Retroalimentación Constructiva del Desempeño Docente

Por Carolina Cuéllar

Una de las funciones más importantes de un líder pedagógico es contribuir a la mejora de la labor docente en el aula a través de retroalimentaciones constructivas de su desempeño. Esta es precisamente una de las prácticas efectivas mediante la cual los directivos escolares influyen indirectamente sobre los aprendizajes de los estudiantes (Anderson, 2010; Leithwood, 2009).

La retroalimentación constructiva del desempeño es un intercambio de información relevante entre el directivo escolar y el docente, en relación al modo en que este último está conduciendo sus esfuerzos para alcanzar una determinada meta.

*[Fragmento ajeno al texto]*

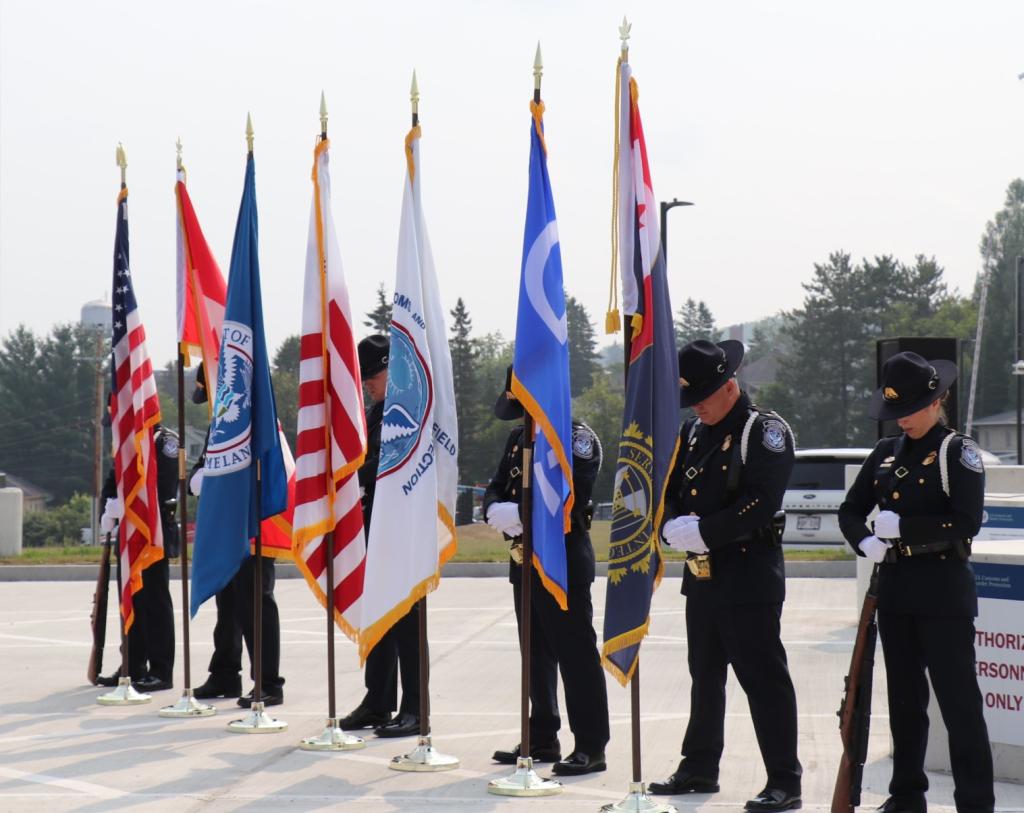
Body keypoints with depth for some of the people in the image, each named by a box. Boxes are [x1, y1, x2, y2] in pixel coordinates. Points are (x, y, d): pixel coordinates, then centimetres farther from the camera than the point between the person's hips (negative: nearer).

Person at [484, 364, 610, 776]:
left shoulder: (578, 438, -11)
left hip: (565, 560, -8)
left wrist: (521, 514, -24)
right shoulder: (518, 438, 14)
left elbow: (572, 499, -21)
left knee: (576, 652, -6)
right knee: (536, 653, 13)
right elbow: (497, 488, 12)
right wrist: (497, 511, -10)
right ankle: (542, 739, 22)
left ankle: (591, 746, -3)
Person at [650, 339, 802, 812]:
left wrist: (704, 531, -21)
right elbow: (669, 488, 13)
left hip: (749, 577, -8)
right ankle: (699, 769, 27)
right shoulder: (693, 432, 13)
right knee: (705, 676, 16)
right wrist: (674, 527, -7)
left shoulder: (765, 431, -9)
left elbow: (760, 503, -20)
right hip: (701, 574, 8)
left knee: (764, 679, -5)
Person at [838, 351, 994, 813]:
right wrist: (865, 541, -7)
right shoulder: (887, 453, 11)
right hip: (895, 590, 7)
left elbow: (966, 523, -16)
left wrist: (902, 527, -19)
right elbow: (850, 510, 14)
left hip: (943, 592, -6)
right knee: (904, 699, 14)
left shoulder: (958, 452, -6)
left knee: (958, 700, -6)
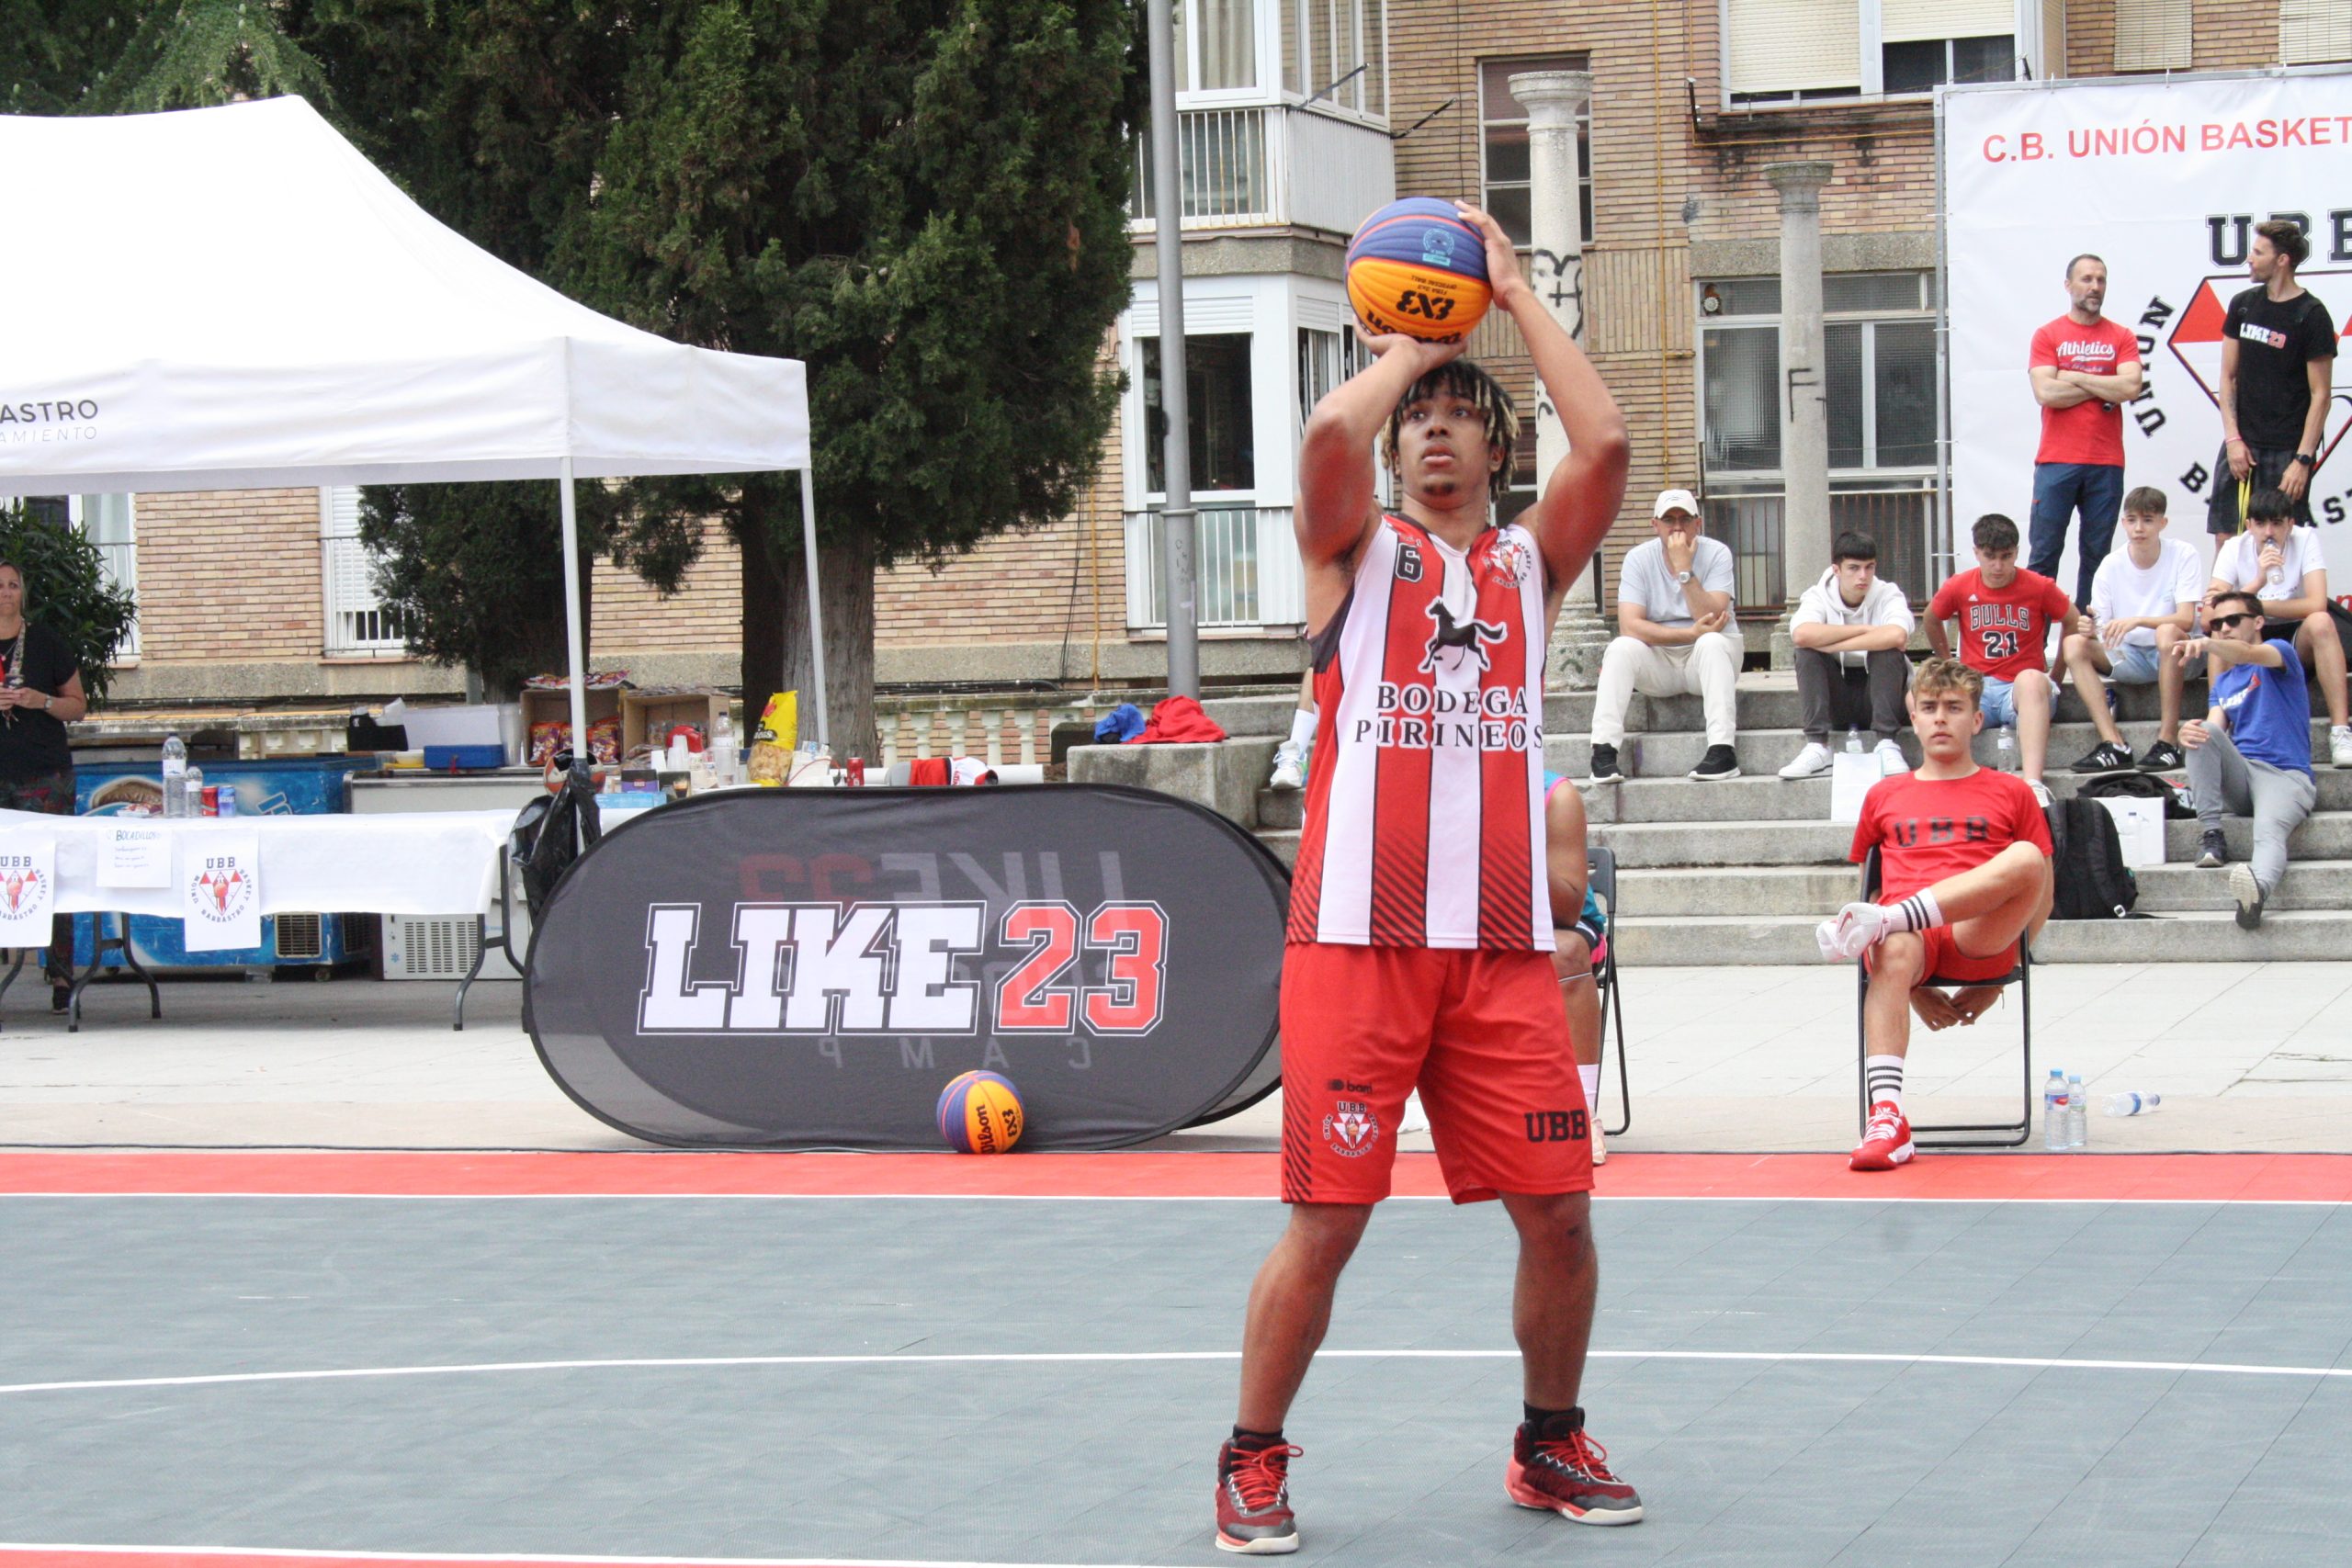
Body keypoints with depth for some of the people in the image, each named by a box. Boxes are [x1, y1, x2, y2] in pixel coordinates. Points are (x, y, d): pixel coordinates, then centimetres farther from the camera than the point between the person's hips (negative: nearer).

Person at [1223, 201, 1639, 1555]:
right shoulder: (1357, 550, 9)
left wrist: (1515, 293, 5)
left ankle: (1551, 1443, 22)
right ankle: (1255, 1460, 13)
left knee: (1559, 1210, 2)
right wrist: (1411, 342, 5)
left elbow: (1606, 442, -2)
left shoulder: (1533, 561, 15)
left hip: (1506, 945, 3)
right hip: (1359, 936, -3)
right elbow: (1329, 433, -13)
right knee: (1326, 1220, -4)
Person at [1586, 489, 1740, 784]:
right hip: (1659, 665, 1)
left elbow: (1711, 621, -22)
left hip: (1708, 660, -1)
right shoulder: (1639, 559, -6)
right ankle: (1603, 751, -31)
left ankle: (1723, 751, -40)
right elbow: (1630, 626, -18)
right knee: (1621, 648, -27)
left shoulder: (1716, 554, -9)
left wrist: (1684, 570, -28)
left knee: (1712, 643, -33)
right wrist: (1691, 633, -26)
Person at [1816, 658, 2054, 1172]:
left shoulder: (2011, 793, 22)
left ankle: (1880, 920, -40)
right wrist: (1913, 986, 10)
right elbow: (1867, 886, 24)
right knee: (1893, 953, -39)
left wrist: (1998, 980, 10)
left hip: (1983, 938, 0)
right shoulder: (1884, 796, 26)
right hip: (1909, 935, 0)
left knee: (2026, 858, -31)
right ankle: (1887, 1118, -51)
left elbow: (2042, 894, 22)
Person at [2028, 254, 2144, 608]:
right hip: (2057, 462, -2)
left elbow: (2131, 387, -7)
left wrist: (2074, 378, -5)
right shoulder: (2047, 335, 6)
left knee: (2097, 555, 2)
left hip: (2106, 464, 2)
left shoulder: (2121, 337, 10)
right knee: (2044, 552, -4)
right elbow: (2045, 393, -9)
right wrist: (2104, 389, -5)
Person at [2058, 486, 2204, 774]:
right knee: (2073, 644, -19)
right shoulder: (2111, 566, -1)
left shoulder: (2183, 555, -9)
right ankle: (2114, 744, -30)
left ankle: (2168, 742, -33)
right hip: (2129, 658, 4)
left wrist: (2137, 621, -36)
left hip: (2179, 656, -4)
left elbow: (2186, 620, -20)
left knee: (2166, 633, -37)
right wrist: (2090, 629, -28)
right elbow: (2101, 628, -3)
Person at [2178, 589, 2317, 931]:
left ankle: (2258, 888, -71)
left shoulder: (2280, 650, 7)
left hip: (2286, 777, -6)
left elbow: (2250, 654, -18)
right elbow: (2214, 730, 11)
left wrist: (2207, 644, -40)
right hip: (2240, 773, 6)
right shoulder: (2223, 681, 25)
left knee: (2270, 830, -37)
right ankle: (2210, 833, -24)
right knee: (2202, 732, -22)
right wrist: (2189, 733, -17)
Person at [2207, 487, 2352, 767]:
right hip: (2254, 643, 0)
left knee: (2320, 622, -34)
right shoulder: (2234, 549, -9)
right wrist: (2257, 583, -35)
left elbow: (2316, 604, -24)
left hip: (2301, 641, 0)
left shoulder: (2305, 539, -11)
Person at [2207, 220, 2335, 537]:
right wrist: (2232, 438, -1)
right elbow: (2228, 376, 11)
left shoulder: (2311, 315, -7)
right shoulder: (2243, 305, 10)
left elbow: (2320, 395, -7)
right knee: (2226, 539, 1)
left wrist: (2303, 459, -14)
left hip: (2286, 451, -5)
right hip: (2241, 445, 5)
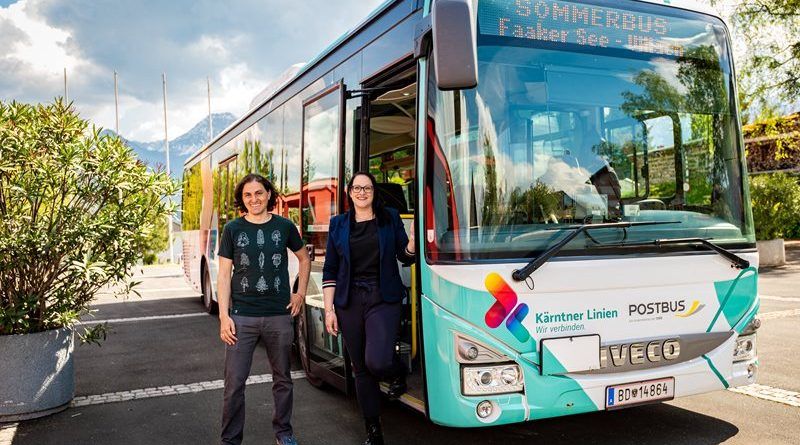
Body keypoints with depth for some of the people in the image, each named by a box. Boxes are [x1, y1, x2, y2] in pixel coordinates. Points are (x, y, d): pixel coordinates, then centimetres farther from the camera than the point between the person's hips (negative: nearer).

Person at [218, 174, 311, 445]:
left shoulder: (284, 226, 3)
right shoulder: (233, 229, 1)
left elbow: (304, 259, 18)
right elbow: (224, 275, 0)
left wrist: (301, 294, 10)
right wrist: (224, 315, -7)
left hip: (279, 316, 1)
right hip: (242, 317, -1)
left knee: (283, 379, 13)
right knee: (234, 382, -1)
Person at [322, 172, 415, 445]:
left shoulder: (390, 218, 5)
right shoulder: (339, 225, 8)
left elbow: (405, 257, 8)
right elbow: (330, 271, 8)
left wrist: (413, 242, -15)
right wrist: (329, 309, 1)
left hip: (383, 299, -2)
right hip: (350, 302, 2)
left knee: (377, 361, -20)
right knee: (360, 369, 7)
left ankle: (398, 373, 18)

Esta información se construye a partir de la observación previa del docente en aula, la que es recogida mediante un instrumento consensuado y transparente.

El propósito de la retroalimentación es promover en los docentes una práctica reflexiva, que les permita analizar críticamente su propia labor pedagógica en el aula y comprender el impacto que ésta tiene en el aprendizaje de los estudiantes.

La evidencia indica que la retroalimentación no se debe improvisar. Por el contrario, requiere ser cuidadosamente planificada para así obtener el mayor provecho de esta instancia formativa. Para maximizar el aprendizaje, la entrevista de retroalimentación de ser (Centre for teaching support and innovation, University of Toronto):

a)      Balanceada y sincera: cuidar que en la conversación exista un balance entre las fortalezas y debilidades. Se recomienda comenzar con un comentario positivo.

b)      Basada en evidencias observables: retroalimentar solamente el comportamiento observado. Los comentarios deben ser lo más objetivo posible, evitando comunicar reacciones emocionales, preconcepciones o experiencias previas.

c)       Verificada: utilizar ejemplos concretos para ilustrar un comentario, evitando opiniones generales.

d)      Oportuna: la retroalimentación debe realizarse tan cercana a la observación como sea posible, con el fin de asegurar su precisión y efectividad.

Existen también otros aspectos a considerar, como por ejemplo, la creación de un ambiente emocionalmente seguro, basado en la confianza y el respeto.

En síntesis, una retroalimentación efectiva proporciona información honesta, precisa, oportuna y específica del desempeño docente para promover su crecimiento profesional. Por último, es muy importante que los líderes escolares acompañen la retroalimentación con oportunidades concretas para el desarrollo profesional y la mejora.